Mining the Historian Archives 07

Digitizing the Published Volumes

I plan to finish scanning the seven published volumes this summer so that we can continue to publish the books on CD. We have just about run out of print copies. I had expected to OCR the text, which takes a LOT longer but makes it searchable. However, if we were to OCR the Seven-Volume Index, that would be a far superior solution. We can place the Seven-Volume Index online as part of our project, and also produce it as a searchable text document.

Every entry in the Seven-Volume Index points to a specific volume and page number. I could picture re-scanning the pages in, say, 50-page chunks. If we had sufficient storage space, we could store those chunks online. Thus the Seven-Volume Index item could link to the relevant 50-page chunk.

Given that we want the revenue from selling copies of our published books, we may not want to make those 50-page chunks freely available. However, those chunks might be awfully useful for the SFAA historians doing research. We could perhaps make them a benefit of Association membership or part of an add-on subscription.

The digitized volumes are outside the scope of this project. However, it would make sense to allow for this possibility in the data design.

The question will come in when we decide what to display when we display a Seven-Volume Index entry. We know the name, possibly the Dwight number, the descendant line, and the volume and page number. We could display search results in a grid, with columns containing links to each of those things if available. That is, the columns could optionally link to:

  • The page with all resources for that name
  • The page with all resources for that Dwight number
  • The page with all resources for that descendant line
  • A link to the 50-page chunk of the digitized actual volume

The Manuscripts in Progress

I have a large number of Microsoft Word documents. They range from a few lines to hundreds of pages each. Nearly all of them tie to a specific Dwight number (and therefore specific descendant line).

Because they are in digital form, they are capable of being placed online and/or published on CD. That fact is outside the scope of this project.

What’s important is that they are capable of being ingested to create a name index. I spent a year trying to turn such documents (or OCR’d scans of printed documents) into genealogical databases with little success.
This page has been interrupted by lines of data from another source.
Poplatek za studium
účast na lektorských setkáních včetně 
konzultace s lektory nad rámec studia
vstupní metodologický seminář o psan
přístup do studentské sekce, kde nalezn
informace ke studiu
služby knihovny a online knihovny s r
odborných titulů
However, it might well be feasible to scan these documents to form a list of primary names. Since we don’t want to just give away the content, I don’t see any reasonable way to have google scan and index the documents for us. But if we can create a list of the primary names, we can add those names to our central repository.

It might in fact be feasible and sensible to capture some of the surrounding context. Thus it might make sense to provide for storing and displaying additional text to go with the name. That could be invaluable for searchers to identify the exact item they seek.